Church asks federal judge to toss Huntsman lawsuit alleging fraud

Religion

The spires of the historic Salt Lake Temple are shown here during the 186th Annual General Conference of the Church of Jesus Christ of Latter-Day Saints on April 2, 2016 in Salt Lake City, Utah. (Photo by George Frey/Getty Images)

(ABC4) – The Church of Jesus Christ of Latter-day Saints is asking a federal judge to toss a lawsuit from the brother of a former Utah governor.

In late March, James Huntsman filed a federal lawsuit accusing the Church of fraud, saying it spent members’ tithes meant for charity on commercial purposes. The suit, filed in California, says the Latter-day Saints Corporation “dishonestly and fraudulently placed its own commercial financial interests above the loyalty and well-being of the Church’s most devout members, including Plaintiff James Huntsman.”

According to Huntsman’s lawsuit, which you can read here, the Corporation has “repeatedly and publicly lied about the intended use of those funds, “promising they would go to purposes like missionary work, member indoctrination, temple work, and other educational and charitable activities.

“Behind the scenes, however, rather than using tithing funds for the promised purposes, the LDS Corporation secretly lined its own pockets by using the funds to develop a multi-billion dollar commercial real estate and insurance empire that had nothing to do with charity.”

Tithing funds are a one-tenth part of produce or earnings, paid as contributions or donations to a religious organization by members.

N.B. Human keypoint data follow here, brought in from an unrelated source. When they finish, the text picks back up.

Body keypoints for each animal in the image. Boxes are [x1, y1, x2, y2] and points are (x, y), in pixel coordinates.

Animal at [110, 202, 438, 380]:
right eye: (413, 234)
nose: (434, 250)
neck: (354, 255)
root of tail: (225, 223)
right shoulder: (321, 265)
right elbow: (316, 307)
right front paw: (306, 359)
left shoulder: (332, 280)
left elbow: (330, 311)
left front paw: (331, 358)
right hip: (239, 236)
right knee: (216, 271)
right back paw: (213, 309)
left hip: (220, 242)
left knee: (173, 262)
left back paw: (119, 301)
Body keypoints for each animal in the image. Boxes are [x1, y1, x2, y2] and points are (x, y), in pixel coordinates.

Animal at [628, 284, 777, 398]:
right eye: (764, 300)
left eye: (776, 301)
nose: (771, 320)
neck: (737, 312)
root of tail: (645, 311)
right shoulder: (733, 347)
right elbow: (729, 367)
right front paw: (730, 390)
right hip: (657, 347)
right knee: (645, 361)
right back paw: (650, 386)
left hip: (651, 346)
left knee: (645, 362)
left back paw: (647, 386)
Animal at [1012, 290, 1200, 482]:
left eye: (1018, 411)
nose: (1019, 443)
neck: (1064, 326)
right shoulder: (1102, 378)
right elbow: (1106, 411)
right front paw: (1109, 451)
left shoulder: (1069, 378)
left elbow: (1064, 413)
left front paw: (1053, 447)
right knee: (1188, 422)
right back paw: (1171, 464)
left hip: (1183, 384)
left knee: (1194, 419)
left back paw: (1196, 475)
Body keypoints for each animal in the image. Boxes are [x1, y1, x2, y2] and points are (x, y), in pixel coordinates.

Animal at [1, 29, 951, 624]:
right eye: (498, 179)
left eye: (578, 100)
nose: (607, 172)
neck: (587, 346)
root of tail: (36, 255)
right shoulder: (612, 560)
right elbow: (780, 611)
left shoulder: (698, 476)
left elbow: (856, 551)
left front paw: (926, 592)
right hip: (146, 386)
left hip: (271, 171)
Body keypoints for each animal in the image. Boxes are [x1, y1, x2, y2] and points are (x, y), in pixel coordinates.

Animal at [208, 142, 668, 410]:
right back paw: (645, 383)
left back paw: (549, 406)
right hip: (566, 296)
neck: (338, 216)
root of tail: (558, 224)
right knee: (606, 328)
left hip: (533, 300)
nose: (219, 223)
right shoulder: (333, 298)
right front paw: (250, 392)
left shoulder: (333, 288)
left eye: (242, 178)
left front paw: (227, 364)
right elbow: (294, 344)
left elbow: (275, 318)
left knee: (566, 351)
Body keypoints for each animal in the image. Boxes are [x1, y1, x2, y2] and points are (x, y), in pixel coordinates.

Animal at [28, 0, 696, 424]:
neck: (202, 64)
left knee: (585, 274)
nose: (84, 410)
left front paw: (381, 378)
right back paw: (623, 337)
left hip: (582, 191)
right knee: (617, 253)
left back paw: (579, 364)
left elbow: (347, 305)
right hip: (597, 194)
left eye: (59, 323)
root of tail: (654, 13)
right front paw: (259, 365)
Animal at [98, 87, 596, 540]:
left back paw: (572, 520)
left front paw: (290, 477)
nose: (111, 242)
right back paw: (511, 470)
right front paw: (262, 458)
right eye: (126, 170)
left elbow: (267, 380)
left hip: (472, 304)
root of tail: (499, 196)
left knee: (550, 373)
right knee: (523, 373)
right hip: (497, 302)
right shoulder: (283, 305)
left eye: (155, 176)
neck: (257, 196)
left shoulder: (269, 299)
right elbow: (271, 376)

In a formal response recently filed U.S. District Court in California, attorneys for the Church deny Huntsman’s allegations and request a prayer for relief.

“The Church prays that Mr. Huntsman’s complaint be dismissed with prejudice. Additionally, because the complaint is without merit and was not maintained in good faith, the Church requests reimbursement of its costs and attorney’s fees. The Church also asks for any other relief that is just and proper.”

Throughout the filing, attorneys for the Church deny the claims made by Huntsman, as well as his donation of “10% of his annual income to the Church between 1993 and 2017 and also denies that his donations during this time ‘amounted to millions of dollars.'”

You can read the full filing below:

Click the square in the bottom right corner for full screen.

A status conference is scheduled for May 28.